### [YOUR GOAL]
Transcribe the records below from the first line to the line that includes "of Python 3](https://www.python.org/downloads/).", inclusive, and omit the pictures.

### [MATERIALS PROVIDED]
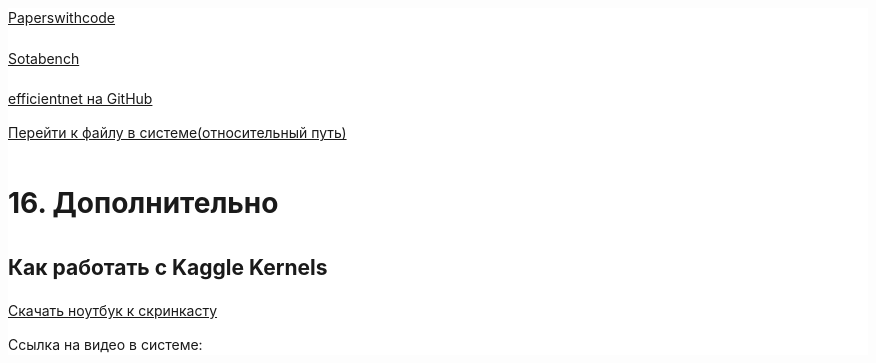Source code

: <span><a href="https://paperswithcode.com/sota" target="_blank" rel="noopener">Paperswithcode</a><br><br><a href="https://sotabench.com/benchmarks/image-classification-on-imagenet" target="_blank" rel="noopener">Sotabench</a><br><br><a href="https://github.com/qubvel/efficientnet" target="_blank" rel="noopener">efficientnet на GitHub</a></span></div>
</div>
<p></p>

[Перейти к файлу в системе(относительный путь)](./fine_tuning_flowers_solved.ipynb)
<p></p>

# 16. Дополнительно

## Как работать с Kaggle Kernels
[Скачать ноутбук к скринкасту](https://lms-cdn.skillfactory.ru/assets/courseware/v1/84ebc92facec17c77190355ad89b4f0e/asset-v1:SkillFactory+MFTIDSLIGHT+2022_DEC+type@asset+block/fine_tuning_flowers_solved.ipynb)

Ссылка на видео в системе:
![Video](../../../../../../../home/denis/Документы/Cource_on_DS/Screenrecorder-2024-02-05-17-17-49-165.mp4)

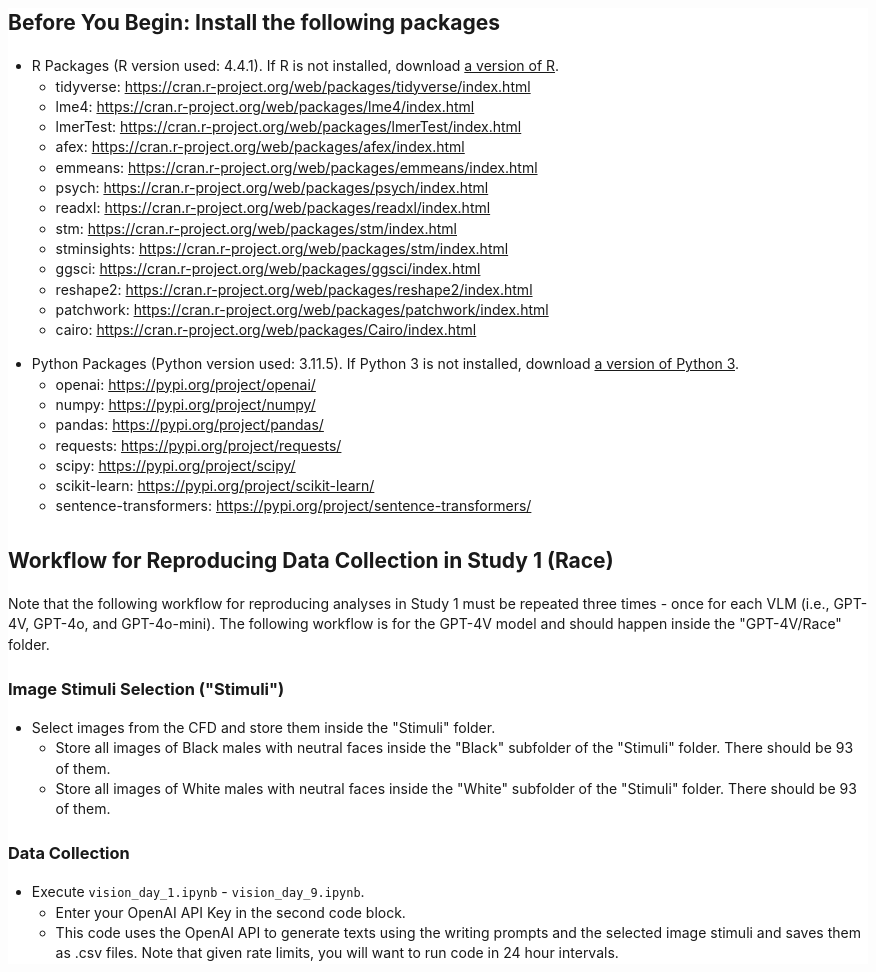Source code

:
## Before You Begin: Install the following packages

- R Packages (R version used: 4.4.1). If R is not installed, download [a version of R](https://cran.r-project.org/).
     - tidyverse: https://cran.r-project.org/web/packages/tidyverse/index.html
     - lme4: https://cran.r-project.org/web/packages/lme4/index.html
     - lmerTest: https://cran.r-project.org/web/packages/lmerTest/index.html
     - afex: https://cran.r-project.org/web/packages/afex/index.html
     - emmeans: https://cran.r-project.org/web/packages/emmeans/index.html
     - psych: https://cran.r-project.org/web/packages/psych/index.html
     - readxl: https://cran.r-project.org/web/packages/readxl/index.html
     - stm: https://cran.r-project.org/web/packages/stm/index.html
     - stminsights: https://cran.r-project.org/web/packages/stm/index.html
     - ggsci: https://cran.r-project.org/web/packages/ggsci/index.html
     - reshape2: https://cran.r-project.org/web/packages/reshape2/index.html
     - patchwork: https://cran.r-project.org/web/packages/patchwork/index.html
     - cairo: https://cran.r-project.org/web/packages/Cairo/index.html

* Python Packages (Python version used: 3.11.5). If Python 3 is not installed, download [a version of Python 3](https://www.python.org/downloads/).
     * openai: https://pypi.org/project/openai/
     * numpy: https://pypi.org/project/numpy/
     * pandas: https://pypi.org/project/pandas/
     * requests: https://pypi.org/project/requests/
     * scipy: https://pypi.org/project/scipy/
     * scikit-learn: https://pypi.org/project/scikit-learn/
     * sentence-transformers: https://pypi.org/project/sentence-transformers/


## Workflow for Reproducing Data Collection in Study 1 (Race)

Note that the following workflow for reproducing analyses in Study 1 must be repeated three times - once for each VLM (i.e., GPT-4V, GPT-4o, and GPT-4o-mini). The following workflow is for the GPT-4V model and should happen inside the "GPT-4V/Race" folder. 

### Image Stimuli Selection ("Stimuli")
* Select images from the CFD and store them inside the "Stimuli" folder. 
     - Store all images of Black males with neutral faces inside the "Black" subfolder of the "Stimuli" folder. There should be 93 of them. 
     - Store all images of White males with neutral faces inside the "White" subfolder of the "Stimuli" folder. There should be 93 of them. 

### Data Collection
* Execute `vision_day_1.ipynb` - `vision_day_9.ipynb`. 
     - Enter your OpenAI API Key in the second code block. 
     - This code uses the OpenAI API to generate texts using the writing prompts and the selected image stimuli and saves them as .csv files. Note that given rate limits, you will want to run code in 24 hour intervals.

### [ANSWER TO THIS PROBLEM]
Source code

: <span><a href="https://paperswithcode.com/sota" target="_blank" rel="noopener">Paperswithcode</a><br><br><a href="https://sotabench.com/benchmarks/image-classification-on-imagenet" target="_blank" rel="noopener">Sotabench</a><br><br><a href="https://github.com/qubvel/efficientnet" target="_blank" rel="noopener">efficientnet на GitHub</a></span></div>
</div>
<p></p>

[Перейти к файлу в системе(относительный путь)](./fine_tuning_flowers_solved.ipynb)
<p></p>

# 16. Дополнительно

## Как работать с Kaggle Kernels
[Скачать ноутбук к скринкасту](https://lms-cdn.skillfactory.ru/assets/courseware/v1/84ebc92facec17c77190355ad89b4f0e/asset-v1:SkillFactory+MFTIDSLIGHT+2022_DEC+type@asset+block/fine_tuning_flowers_solved.ipynb)

Ссылка на видео в системе:
![Video](../../../../../../../home/denis/Документы/Cource_on_DS/Screenrecorder-2024-02-05-17-17-49-165.mp4)

Source code

:
## Before You Begin: Install the following packages

- R Packages (R version used: 4.4.1). If R is not installed, download [a version of R](https://cran.r-project.org/).
     - tidyverse: https://cran.r-project.org/web/packages/tidyverse/index.html
     - lme4: https://cran.r-project.org/web/packages/lme4/index.html
     - lmerTest: https://cran.r-project.org/web/packages/lmerTest/index.html
     - afex: https://cran.r-project.org/web/packages/afex/index.html
     - emmeans: https://cran.r-project.org/web/packages/emmeans/index.html
     - psych: https://cran.r-project.org/web/packages/psych/index.html
     - readxl: https://cran.r-project.org/web/packages/readxl/index.html
     - stm: https://cran.r-project.org/web/packages/stm/index.html
     - stminsights: https://cran.r-project.org/web/packages/stm/index.html
     - ggsci: https://cran.r-project.org/web/packages/ggsci/index.html
     - reshape2: https://cran.r-project.org/web/packages/reshape2/index.html
     - patchwork: https://cran.r-project.org/web/packages/patchwork/index.html
     - cairo: https://cran.r-project.org/web/packages/Cairo/index.html

* Python Packages (Python version used: 3.11.5). If Python 3 is not installed, download [a version of Python 3](https://www.python.org/downloads/).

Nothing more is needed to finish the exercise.